The City Sentinel

Oklahoma Innocence Project to hold Meet & Greet for exonerees Malcolm Scott and De’Marchoe Carpenter

Darla Shelden Story by on September 6, 2016 . Click on author name to view all articles by this author. You can follow any responses to this entry through the RSS 2.0. Both comments and pings are currently closed.
On Thursday, September 15, the Oklahoma Innocence Project will host a Meet & Greet with exonerees De’Marchoe Carpenter (left) and Malcolm Scott. Also pictured are OKIP legal director Christine Green and legal assistant Joyce Mayer (right). Photo provided.

On Thursday, September 15, the Oklahoma Innocence Project will host a Meet & Greet with exonerees De’Marchoe Carpenter (left) and Malcolm Scott. Also pictured are OKIP legal director Christine Green and legal assistant Joyce Mayer (right). Photo provided.

By Darla Shelden
City Sentinel Reporter

On Thursday, September 15, the Oklahoma Innocence Project (OKIP) will host “A Conversation with Malcolm Scott and De’Marchoe Carpenter” followed by a Meet & Greet event.  These two men were recently exonerated because of the tireless legal advocacy work done by the Oklahoma Innocence Project.

The discussion will take place at the Oklahoma City University of Law, in McLaughlin Hall (3rd floor); 800 N. Harvey Avenue from 5:30 to 7 p.m. Event entry will be on the north side of the building, off of 8th Street.

With the assistance of the OKIP, on May 9, Scott and Carpenter were found innocent of a crime in which they were convicted nearly 22 years earlier.

“Join us for a conversation with these two remarkable men. Hear from them first-hand about their fight for justice, and learn how your support of the Oklahoma Innocence Project helped them to walk as free men,’ said event organizers.

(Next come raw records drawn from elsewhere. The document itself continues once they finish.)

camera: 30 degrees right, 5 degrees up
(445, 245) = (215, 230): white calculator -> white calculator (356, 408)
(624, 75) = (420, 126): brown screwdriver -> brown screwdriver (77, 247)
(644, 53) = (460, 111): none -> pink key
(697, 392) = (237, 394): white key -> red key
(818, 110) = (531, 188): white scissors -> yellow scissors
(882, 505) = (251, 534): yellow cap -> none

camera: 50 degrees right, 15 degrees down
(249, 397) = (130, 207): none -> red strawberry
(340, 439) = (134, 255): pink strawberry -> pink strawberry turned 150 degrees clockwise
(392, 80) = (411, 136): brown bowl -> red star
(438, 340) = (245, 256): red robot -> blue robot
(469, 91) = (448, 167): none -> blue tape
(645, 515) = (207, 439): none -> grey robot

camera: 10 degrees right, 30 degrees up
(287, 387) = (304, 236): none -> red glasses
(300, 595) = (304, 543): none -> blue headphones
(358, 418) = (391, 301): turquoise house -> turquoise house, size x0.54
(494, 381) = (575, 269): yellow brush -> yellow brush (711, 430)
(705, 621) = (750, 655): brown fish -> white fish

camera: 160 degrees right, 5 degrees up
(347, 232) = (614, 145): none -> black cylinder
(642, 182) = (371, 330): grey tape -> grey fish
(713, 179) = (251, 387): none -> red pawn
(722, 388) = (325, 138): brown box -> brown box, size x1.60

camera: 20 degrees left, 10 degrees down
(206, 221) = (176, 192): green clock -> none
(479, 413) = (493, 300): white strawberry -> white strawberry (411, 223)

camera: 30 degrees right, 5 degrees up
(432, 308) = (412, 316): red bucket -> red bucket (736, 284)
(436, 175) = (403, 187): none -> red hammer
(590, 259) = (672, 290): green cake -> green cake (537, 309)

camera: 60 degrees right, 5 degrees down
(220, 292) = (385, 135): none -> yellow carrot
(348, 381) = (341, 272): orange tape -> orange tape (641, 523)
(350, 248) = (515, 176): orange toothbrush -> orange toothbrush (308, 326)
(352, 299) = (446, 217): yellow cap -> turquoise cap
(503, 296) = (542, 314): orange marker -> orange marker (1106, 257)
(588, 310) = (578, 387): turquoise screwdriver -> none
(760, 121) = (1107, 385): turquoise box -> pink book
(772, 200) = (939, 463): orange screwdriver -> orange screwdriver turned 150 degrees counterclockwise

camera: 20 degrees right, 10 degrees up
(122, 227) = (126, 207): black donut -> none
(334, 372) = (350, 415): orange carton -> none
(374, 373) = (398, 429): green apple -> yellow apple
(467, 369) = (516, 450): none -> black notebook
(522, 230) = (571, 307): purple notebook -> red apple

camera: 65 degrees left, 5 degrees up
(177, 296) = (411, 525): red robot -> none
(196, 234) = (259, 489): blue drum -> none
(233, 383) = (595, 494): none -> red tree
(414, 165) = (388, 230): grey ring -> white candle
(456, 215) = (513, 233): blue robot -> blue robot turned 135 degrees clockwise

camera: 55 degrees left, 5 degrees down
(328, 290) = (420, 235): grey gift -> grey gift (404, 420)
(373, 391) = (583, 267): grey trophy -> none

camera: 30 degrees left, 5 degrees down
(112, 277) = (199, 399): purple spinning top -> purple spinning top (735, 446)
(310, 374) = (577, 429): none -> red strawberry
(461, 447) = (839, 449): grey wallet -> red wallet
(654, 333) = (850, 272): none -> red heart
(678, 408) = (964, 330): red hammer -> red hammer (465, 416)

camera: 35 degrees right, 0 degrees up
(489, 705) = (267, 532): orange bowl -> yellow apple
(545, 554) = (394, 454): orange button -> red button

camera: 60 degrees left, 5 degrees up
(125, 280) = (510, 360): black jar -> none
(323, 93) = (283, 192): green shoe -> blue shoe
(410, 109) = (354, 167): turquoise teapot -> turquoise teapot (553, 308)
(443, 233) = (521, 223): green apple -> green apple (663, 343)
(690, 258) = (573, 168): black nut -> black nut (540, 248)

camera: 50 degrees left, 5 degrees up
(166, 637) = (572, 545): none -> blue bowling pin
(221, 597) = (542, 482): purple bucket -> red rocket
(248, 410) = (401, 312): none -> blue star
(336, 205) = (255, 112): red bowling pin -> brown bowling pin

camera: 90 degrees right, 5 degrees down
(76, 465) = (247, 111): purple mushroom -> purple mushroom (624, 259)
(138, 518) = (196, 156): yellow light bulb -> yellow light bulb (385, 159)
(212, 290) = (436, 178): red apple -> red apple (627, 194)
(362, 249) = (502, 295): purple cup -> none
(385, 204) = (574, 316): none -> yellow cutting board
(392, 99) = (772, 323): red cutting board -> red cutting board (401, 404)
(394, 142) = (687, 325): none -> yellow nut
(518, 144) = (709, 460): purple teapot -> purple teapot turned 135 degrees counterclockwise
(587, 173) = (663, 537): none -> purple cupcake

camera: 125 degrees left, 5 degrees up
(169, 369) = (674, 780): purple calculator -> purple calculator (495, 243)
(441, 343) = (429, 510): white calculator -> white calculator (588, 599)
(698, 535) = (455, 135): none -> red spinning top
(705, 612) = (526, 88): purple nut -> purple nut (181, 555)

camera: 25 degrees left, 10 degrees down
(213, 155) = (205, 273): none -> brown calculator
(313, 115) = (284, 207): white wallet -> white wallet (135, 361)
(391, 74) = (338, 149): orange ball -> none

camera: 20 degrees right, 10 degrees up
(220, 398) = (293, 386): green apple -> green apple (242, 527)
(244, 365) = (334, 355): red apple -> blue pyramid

OKIP Executive Director, Vicki Behenna will lead the conversation about this landmark court case. A Q&A will follow prior to the Meet and Greet.

Since opening in August 2011, the OKIP has worked to free Malcolm Scott and De’Marchoe Carpenter, recently exonerated in May. The two men had been in prison for over 20 years, wrongfully convicted of murder in a 1994 Tulsa County drive-by shooting.

OKIP’s Legal Director, Christina Green and co-counsel, Josh Lee, represented Scott and former prosecutor, now OKIP Executive Director Vicki Behenna, and Ken Sue Doerfel represented Carpenter. Both Lee and Doerful volunteered their legal expertise for the case.

The Project earned its first exonerations when Tulsa County District Court Judge Sharon Holmes freed Scott and Carpenter.

“There are really no words to adequately describe this moment. Malcolm and De’Marchoe have spent more than half their lives behind bars for something they didn’t do,” said Behenna, as reported by The City Sentinel editor Patrick McGuigan at the time of the ruling. “They have been waiting for this day; their families have been waiting for this day for 20-plus years. We are so grateful to Judge Holmes for righting this terrible wrong.”

Following Judge Holmes decision Green stated, “They have become part of our lives and we are privileged to be part of theirs. Malcolm and De’Marchoe’s futures start today and we are ecstatic to stand by them as they walk away from the past and start their lives as free men.”

Located in the OCU Law building, the Oklahoma Innocence Project is the only organization in Oklahoma dedicated to identifying and remedying cases of wrongful conviction in the state.

Under the supervision of Project staff, students work on Project cases while learning about the inner-workings of the criminal justice system.

“The main causes of wrongful conviction are eyewitness misidentification, unvalidated and improper forensic science, false confessions, informants, government misconduct and inadequate defense,” an OCU press release stated.

OKIP operates entirely on private donations and all services are offered free of charge to the clients. To make a donation, click here.

To find out where Scott and Carpenter are today, attend this free discussion and Meet & Greet on Sept. 15.   Online registration is encouraged.